Premier éleveur de brebis lait à devenir champion de France de chiens de berger, Denis attribue cette victoire à sa famille : «Sans ma compagne, Sandrine, mes enfants, notre stagiaire aussi qui nous a secondé sur l’exploitation le jour du concours, nos parents,... nous n’aurions pu décrocher ce résultat. Grâce à eux, je pars en concours, serein, sûr que le travail sera bien fait sur la ferme parce que je ne vis pas des concours !».

Un appui au quotidien sur la ferme

Et puis c’est du temps consacré tous les jours au chien : «Après un break d’une semaine pour partir en vacances en famille en août, nous avons repris des petites séances d’entraînement dix jours avant la finale, chaque jour», explique Denis. «Nous travaillons surtout des points spécifiques car nous avons encore tous les deux une marge de progression même si Grand Bill a atteint sa plénitude : il est resté serein, ne s’est affolé à aucun moment, c’est aussi ce qui a fait la différence».

Il n’a d’ailleurs pas pris la grosse tête puisque dès le lendemain de la finale, il était à la traite ! «Au-delà des concours, même si nous n’avons pas tous un chien champion de France, un chien sur une exploitation est vraiment un atout», argumente Denis. «Tous les jours il nous aide et nous facilite le travail, dans le déplacement de nos 450 brebis laitières», ajoute Sandrine. «Faire la traite avec lui est un plaisir, il s’occupe de mener les brebis, nous les branchons ! Pas besoin de pousser, de tirer les récalcitrantes ! Bill s’en occupe !». Idem pour déplacer les brebis entre les deux sites de l’exploitation : «là où nous étions 4 ou 5 pour aider le troupeau à traverser la départementale, je suis aujourd’hui seul avec Bill», assure Denis.

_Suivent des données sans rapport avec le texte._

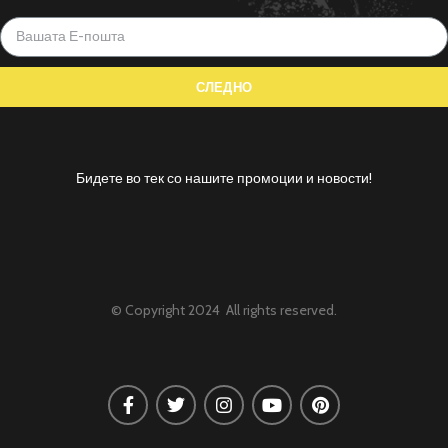
Бидете во тек со нашите промоции и новости!
© Copyright 2024 All rights reserved.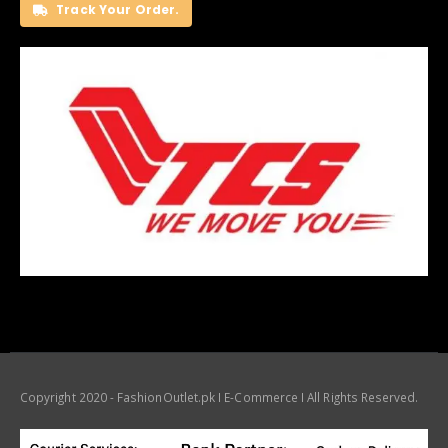
Track Your Order.
Copyright 2020 - FashionOutlet.pk I E-Commerce I All Rights Reserved.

Au moment du tri des réformes, Bill se charge de la montée des brebis en bétaillère,... «C’est quand même bien mieux qu’un quad !», sourient Denis et Sandrine. Et puis le chien a un impact positif sur les brebis : «grâce à lui notre rapport à l’animal a été grandement simplifié».

Pas question donc d’arrêter pour l’instant : «Notre chien nous rend trop de services à la ferme pour tout stopper. D’ailleurs une jeune chienne de 2 ans est prévue pour prendre le relais de Bill, mais il a encore de belles années devant lui avec une nouvelle inscription à son pedigree !», espère Denis. Sa descendance sera aussi marquée : «fils de champion de France». Le duo est déjà sélectionné pour la finale du championnat de France en mai 2019 à Poitiers : «Nous irons défendre notre titre !».

En attendant, la famille compte bien savourer ce premier titre de champion de France, avec une petite fête prévue prochainement. «C’est l’occasion aussi de remercier tous les copains et notamment ceux de l’ACT 12, association des chiens de troupeau de l’Aveyron, dont certains sont venus m’encourager dans le Lot !».